The book gives more stories and examples than actual tools to create empathy, but there are a few suggestions:
1. Make it easy
2. Make it everyday
3. Make it experiential
Some examples of these tactics include:
- Target headquarters in Minneapolis has a Target store next door so employees can easily hang out with shoppers
- Sporting goods company Spalding built basketball courts outside the main office so employees are encouraged to use their products constantly
- Nike headquarters in Beaverton, OR has miles of running trails on campus and images/memorabilia of their athletes everywhere so employees are inspired and energized
For some companies it would be more difficult for employees to walk in customers’ shoes (investment firms, pharmaceutical companies, senior citizen care), but the effort should be made to truly understand the customer and what matters to them.
At my company, we get constant reminders of the people we serve. We have letters up around the office from customers who say how much we’ve helped them manage their disease. At all-hands meetings, we see videos of families where young children are growing up with diabetes and how our products become integral parts of their lives. Once a year we have a “Connect to a Customer” event where we get the opportunity to listen to customer service calls and hear what customers are saying about our products. It is eye-opening to hear real-time examples of issues people have with things we think are so intuitive. Since we are so close to the product, it is important to step back and realize how people are using them in the real world. It is also important to step back and realize the impact we are having on peoples’ lives.

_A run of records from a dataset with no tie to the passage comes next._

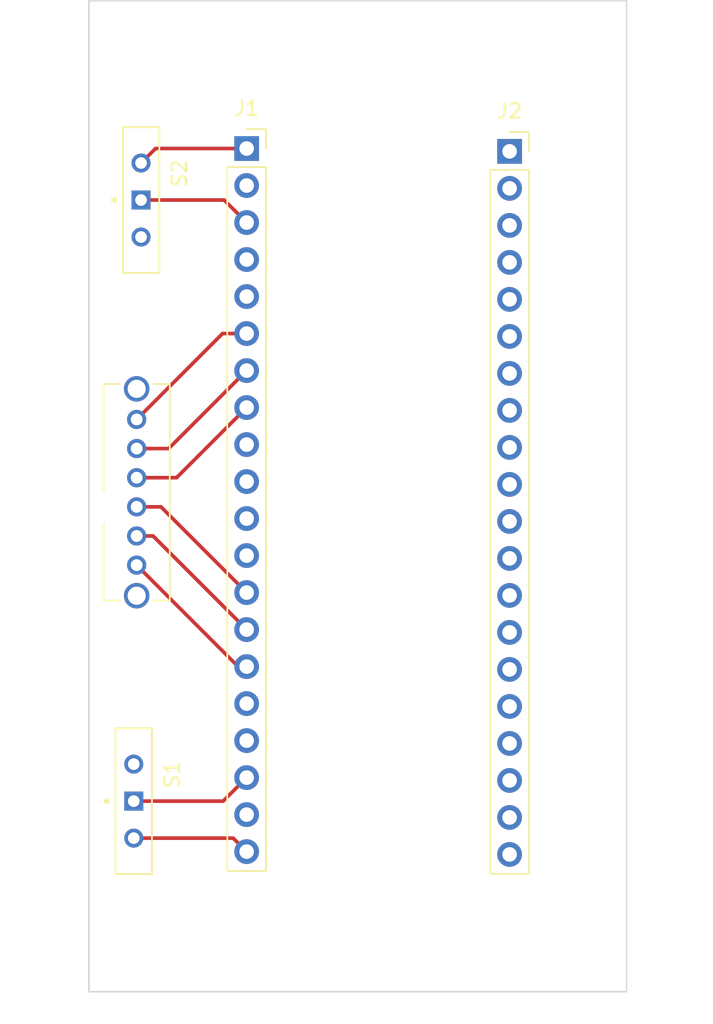
<source format=kicad_pcb>
(kicad_pcb (version 20211014) (generator pcbnew)

  (general
    (thickness 1.6)
  )

  (paper "A4")
  (layers
    (0 "F.Cu" signal)
    (31 "B.Cu" signal)
    (32 "B.Adhes" user "B.Adhesive")
    (33 "F.Adhes" user "F.Adhesive")
    (34 "B.Paste" user)
    (35 "F.Paste" user)
    (36 "B.SilkS" user "B.Silkscreen")
    (37 "F.SilkS" user "F.Silkscreen")
    (38 "B.Mask" user)
    (39 "F.Mask" user)
    (40 "Dwgs.User" user "User.Drawings")
    (41 "Cmts.User" user "User.Comments")
    (42 "Eco1.User" user "User.Eco1")
    (43 "Eco2.User" user "User.Eco2")
    (44 "Edge.Cuts" user)
    (45 "Margin" user)
    (46 "B.CrtYd" user "B.Courtyard")
    (47 "F.CrtYd" user "F.Courtyard")
    (48 "B.Fab" user)
    (49 "F.Fab" user)
    (50 "User.1" user)
    (51 "User.2" user)
    (52 "User.3" user)
    (53 "User.4" user)
    (54 "User.5" user)
    (55 "User.6" user)
    (56 "User.7" user)
    (57 "User.8" user)
    (58 "User.9" user)
  )

  (setup
    (stackup
      (layer "F.SilkS" (type "Top Silk Screen"))
      (layer "F.Paste" (type "Top Solder Paste"))
      (layer "F.Mask" (type "Top Solder Mask") (thickness 0.01))
      (layer "F.Cu" (type "copper") (thickness 0.035))
      (layer "dielectric 1" (type "core") (thickness 1.51) (material "FR4") (epsilon_r 4.5) (loss_tangent 0.02))
      (layer "B.Cu" (type "copper") (thickness 0.035))
      (layer "B.Mask" (type "Bottom Solder Mask") (thickness 0.01))
      (layer "B.Paste" (type "Bottom Solder Paste"))
      (layer "B.SilkS" (type "Bottom Silk Screen"))
      (copper_finish "None")
      (dielectric_constraints no)
    )
    (pad_to_mask_clearance 0)
    (pcbplotparams
      (layerselection 0x00010fc_ffffffff)
      (disableapertmacros false)
      (usegerberextensions false)
      (usegerberattributes true)
      (usegerberadvancedattributes true)
      (creategerberjobfile true)
      (svguseinch false)
      (svgprecision 6)
      (excludeedgelayer true)
      (plotframeref false)
      (viasonmask false)
      (mode 1)
      (useauxorigin false)
      (hpglpennumber 1)
      (hpglpenspeed 20)
      (hpglpendiameter 15.000000)
      (dxfpolygonmode true)
      (dxfimperialunits true)
      (dxfusepcbnewfont true)
      (psnegative false)
      (psa4output false)
      (plotreference true)
      (plotvalue true)
      (plotinvisibletext false)
      (sketchpadsonfab false)
      (subtractmaskfromsilk false)
      (outputformat 1)
      (mirror false)
      (drillshape 0)
      (scaleselection 1)
      (outputdirectory "cad/")
    )
  )

  (net 0 "")
  (net 1 "unconnected-(J1-Pad2)")
  (net 2 "unconnected-(J1-Pad4)")
  (net 3 "unconnected-(J1-Pad5)")
  (net 4 "unconnected-(J1-Pad9)")
  (net 5 "unconnected-(J1-Pad10)")
  (net 6 "unconnected-(J1-Pad11)")
  (net 7 "unconnected-(J1-Pad12)")
  (net 8 "unconnected-(J1-Pad16)")
  (net 9 "unconnected-(J1-Pad17)")
  (net 10 "unconnected-(J1-Pad19)")
  (net 11 "unconnected-(J2-Pad1)")
  (net 12 "unconnected-(J2-Pad2)")
  (net 13 "unconnected-(J2-Pad3)")
  (net 14 "unconnected-(J2-Pad4)")
  (net 15 "unconnected-(J2-Pad5)")
  (net 16 "unconnected-(J2-Pad6)")
  (net 17 "unconnected-(J2-Pad7)")
  (net 18 "unconnected-(J2-Pad8)")
  (net 19 "unconnected-(J2-Pad9)")
  (net 20 "unconnected-(J2-Pad10)")
  (net 21 "unconnected-(J2-Pad11)")
  (net 22 "unconnected-(J2-Pad12)")
  (net 23 "unconnected-(J2-Pad13)")
  (net 24 "unconnected-(J2-Pad14)")
  (net 25 "unconnected-(J2-Pad15)")
  (net 26 "unconnected-(J2-Pad16)")
  (net 27 "unconnected-(J2-Pad17)")
  (net 28 "unconnected-(J2-Pad18)")
  (net 29 "unconnected-(J2-Pad19)")
  (net 30 "unconnected-(J2-Pad20)")
  (net 31 "Net-(J1-Pad3)")
  (net 32 "Net-(J1-Pad6)")
  (net 33 "Net-(J1-Pad7)")
  (net 34 "Net-(J1-Pad14)")
  (net 35 "Net-(J1-Pad15)")
  (net 36 "Net-(J1-Pad18)")
  (net 37 "Net-(J1-Pad20)")
  (net 38 "Net-(J1-Pad8)")
  (net 39 "Net-(J1-Pad13)")
  (net 40 "Net-(J1-Pad1)")
  (net 41 "unconnected-(S1-Pad2)")
  (net 42 "unconnected-(S2-Pad3)")

  (footprint "Connector_PinSocket_2.54mm:PinSocket_1x20_P2.54mm_Vertical" (layer "F.Cu") (at 131 53.4))

  (footprint "MSS-102545-14A-D:SW_MSS-102545-14A-D" (layer "F.Cu") (at 105.2 98 -90))

  (footprint "SK-14D01-G6:SK-14D01-G 6" (layer "F.Cu") (at 105.4 71.8 -90))

  (footprint "MountingHole:MountingHole_3.2mm_M3" (layer "F.Cu") (at 105.5 46.6))

  (footprint "Connector_PinSocket_2.54mm:PinSocket_1x20_P2.54mm_Vertical" (layer "F.Cu") (at 112.95 53.205))

  (footprint "MSS-102545-14A-D:SW_MSS-102545-14A-D" (layer "F.Cu") (at 105.7 56.74 -90))

  (footprint "MountingHole:MountingHole_3.2mm_M3" (layer "F.Cu") (at 135.4 46.7))

  (footprint "MountingHole:MountingHole_3.2mm_M3" (layer "F.Cu") (at 135.5 107.3))

  (footprint "MountingHole:MountingHole_3.2mm_M3" (layer "F.Cu") (at 105.8 107.4))

  (gr_rect (start 102.12 43.06) (end 139.03 111.08) (layer "Edge.Cuts") (width 0.1) (fill none) (tstamp dbfb14d7-1f97-4dd2-9004-1d129d3b4221))

  (segment (start 105.7 56.74) (end 111.405 56.74) (width 0.25) (layer "F.Cu") (net 31) (tstamp 04ad2464-115f-4e51-85ef-62527f6f730f))
  (segment (start 111.405 56.74) (end 112.95 58.285) (width 0.25) (layer "F.Cu") (net 31) (tstamp 107eba14-98d9-4afc-9bd1-f9918704065d))
  (segment (start 111.295 65.905) (end 112.95 65.905) (width 0.25) (layer "F.Cu") (net 32) (tstamp 50adc7ba-3b83-472b-8dfc-b74684357a6c))
  (segment (start 105.4 71.8) (end 111.295 65.905) (width 0.25) (layer "F.Cu") (net 32) (tstamp ed8e419c-3e02-45bc-a398-dfef73bb479d))
  (segment (start 107.594999 73.800001) (end 112.95 68.445) (width 0.25) (layer "F.Cu") (net 33) (tstamp 0e5e24d7-3dc5-4e1e-8769-7c7ae1c9e8a6))
  (segment (start 105.4 73.800001) (end 107.594999 73.800001) (width 0.25) (layer "F.Cu") (net 33) (tstamp 586ef98a-572a-4c28-8086-49f602b4ce1a))
  (segment (start 105.4 79.799999) (end 106.524999 79.799999) (width 0.25) (layer "F.Cu") (net 34) (tstamp 083b2527-e405-49bd-a309-2cdb85cd9a7a))
  (segment (start 106.524999 79.799999) (end 112.95 86.225) (width 0.25) (layer "F.Cu") (net 34) (tstamp a4b2ea54-8955-488f-827f-865f41cd460f))
  (segment (start 112.365 88.765) (end 112.95 88.765) (width 0.25) (layer "F.Cu") (net 35) (tstamp 550980db-668a-4cd5-b944-6f8f90a64b92))
  (segment (start 105.4 81.8) (end 112.365 88.765) (width 0.25) (layer "F.Cu") (net 35) (tstamp 8cb3cc65-5125-4b26-8805-a87acd967839))
  (segment (start 111.335 98) (end 112.95 96.385) (width 0.25) (layer "F.Cu") (net 36) (tstamp b11de678-5a1b-4645-977e-d01fbb62650b))
  (segment (start 105.2 98) (end 111.335 98) (width 0.25) (layer "F.Cu") (net 36) (tstamp c49e1f14-c2a8-457b-b542-3379c6ba9356))
  (segment (start 105.2 100.54) (end 112.025 100.54) (width 0.25) (layer "F.Cu") (net 37) (tstamp 6a66fc9e-c892-4458-921d-87615fa3a44a))
  (segment (start 112.025 100.54) (end 112.95 101.465) (width 0.25) (layer "F.Cu") (net 37) (tstamp 9f9df658-76f9-4492-a345-d51805669b23))
  (segment (start 105.4 75.8) (end 108.135 75.8) (width 0.25) (layer "F.Cu") (net 38) (tstamp 4aba0570-361a-43a1-8475-4e31d3442aa1))
  (segment (start 108.135 75.8) (end 112.95 70.985) (width 0.25) (layer "F.Cu") (net 38) (tstamp ac902824-adcb-4fe8-b2b9-74384e4a02b2))
  (segment (start 107.065001 77.800001) (end 112.95 83.685) (width 0.25) (layer "F.Cu") (net 39) (tstamp 14a5d740-983d-4a64-b3ba-76fb523ba838))
  (segment (start 105.4 77.800001) (end 107.065001 77.800001) (width 0.25) (layer "F.Cu") (net 39) (tstamp bcf37e83-ac07-479a-9d97-44519b68796f))
  (segment (start 106.695 53.205) (end 105.7 54.2) (width 0.25) (layer "F.Cu") (net 40) (tstamp 5c706984-8543-460e-8fea-862f0cc5a54d))
  (segment (start 112.95 53.205) (end 106.695 53.205) (width 0.25) (layer "F.Cu") (net 40) (tstamp d6bd5cd5-1aab-4e14-a87e-6b0202d3c68c))

)

</source>
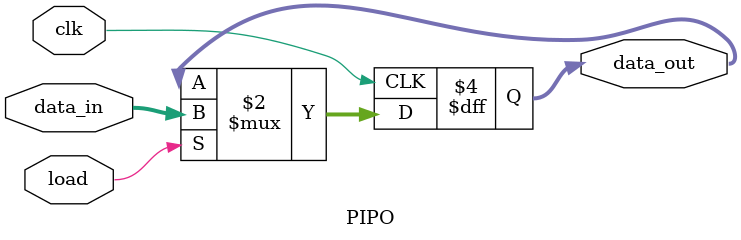
<source format=v>
`timescale 1ns / 1ps


module PIPO(
input [7:0] data_in,
input load,clk,
output reg[7:0] data_out
    );
    
    
    always@(posedge clk)
    begin
     if(load)
       data_out <= data_in;
    
    end
endmodule

</source>
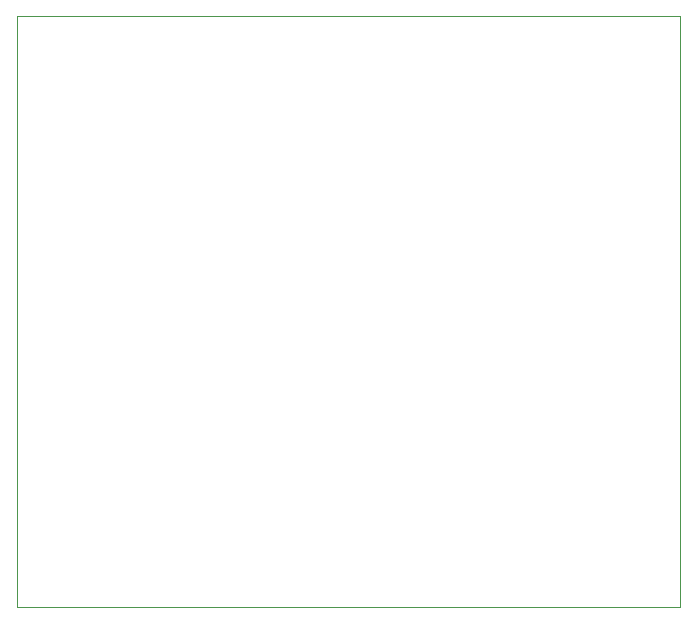
<source format=gbr>
G04 #@! TF.GenerationSoftware,KiCad,Pcbnew,(5.1.4)-1*
G04 #@! TF.CreationDate,2020-01-24T10:01:54+01:00*
G04 #@! TF.ProjectId,PCB_NeoPixel,5043425f-4e65-46f5-9069-78656c2e6b69,rev?*
G04 #@! TF.SameCoordinates,Original*
G04 #@! TF.FileFunction,Profile,NP*
%FSLAX46Y46*%
G04 Gerber Fmt 4.6, Leading zero omitted, Abs format (unit mm)*
G04 Created by KiCad (PCBNEW (5.1.4)-1) date 2020-01-24 10:01:54*
%MOMM*%
%LPD*%
G04 APERTURE LIST*
%ADD10C,0.100000*%
G04 APERTURE END LIST*
D10*
X118973600Y-114554000D02*
X175107600Y-114554000D01*
X118973600Y-64516000D02*
X175107600Y-64516000D01*
X175107600Y-64516000D02*
X175107600Y-114554000D01*
X118973600Y-64516000D02*
X118973600Y-114554000D01*
M02*

</source>
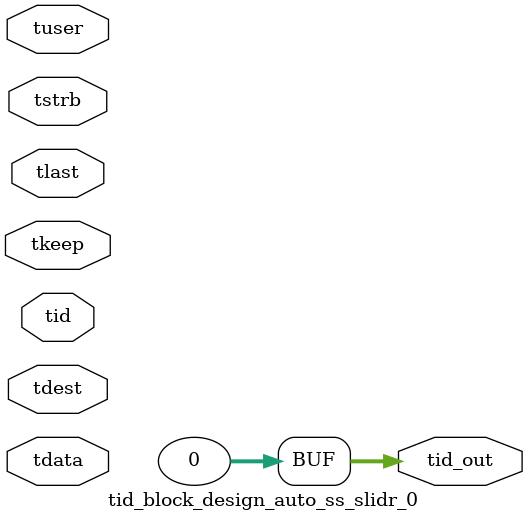
<source format=v>


`timescale 1ps/1ps

module tid_block_design_auto_ss_slidr_0 #
(
parameter C_S_AXIS_TID_WIDTH   = 1,
parameter C_S_AXIS_TUSER_WIDTH = 0,
parameter C_S_AXIS_TDATA_WIDTH = 0,
parameter C_S_AXIS_TDEST_WIDTH = 0,
parameter C_M_AXIS_TID_WIDTH   = 32
)
(
input  [(C_S_AXIS_TID_WIDTH   == 0 ? 1 : C_S_AXIS_TID_WIDTH)-1:0       ] tid,
input  [(C_S_AXIS_TDATA_WIDTH == 0 ? 1 : C_S_AXIS_TDATA_WIDTH)-1:0     ] tdata,
input  [(C_S_AXIS_TUSER_WIDTH == 0 ? 1 : C_S_AXIS_TUSER_WIDTH)-1:0     ] tuser,
input  [(C_S_AXIS_TDEST_WIDTH == 0 ? 1 : C_S_AXIS_TDEST_WIDTH)-1:0     ] tdest,
input  [(C_S_AXIS_TDATA_WIDTH/8)-1:0 ] tkeep,
input  [(C_S_AXIS_TDATA_WIDTH/8)-1:0 ] tstrb,
input                                                                    tlast,
output [(C_M_AXIS_TID_WIDTH   == 0 ? 1 : C_M_AXIS_TID_WIDTH)-1:0       ] tid_out
);

assign tid_out = {1'b0};

endmodule


</source>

The last few chapters of the book begin to focus on how corporate empathy can actually make an organization a better place to work. When employees feel like their work is valued and that they are part of something larger, the work is more meaningful. All products and services do have the potential to make someone’s life better; it just may take some digging to figure out the right message for both the customer and the employees. A strong connection to the people with diabetes I serve makes it easier for me to go to work and know that what I do is important to someone’s well being.
Since humans truly are wired to care, we should focus on cultivating that to make our careers and companies more valuable. This book helps bring examples of empathy to life and shows how widespread empathy can make a positive change in organizations.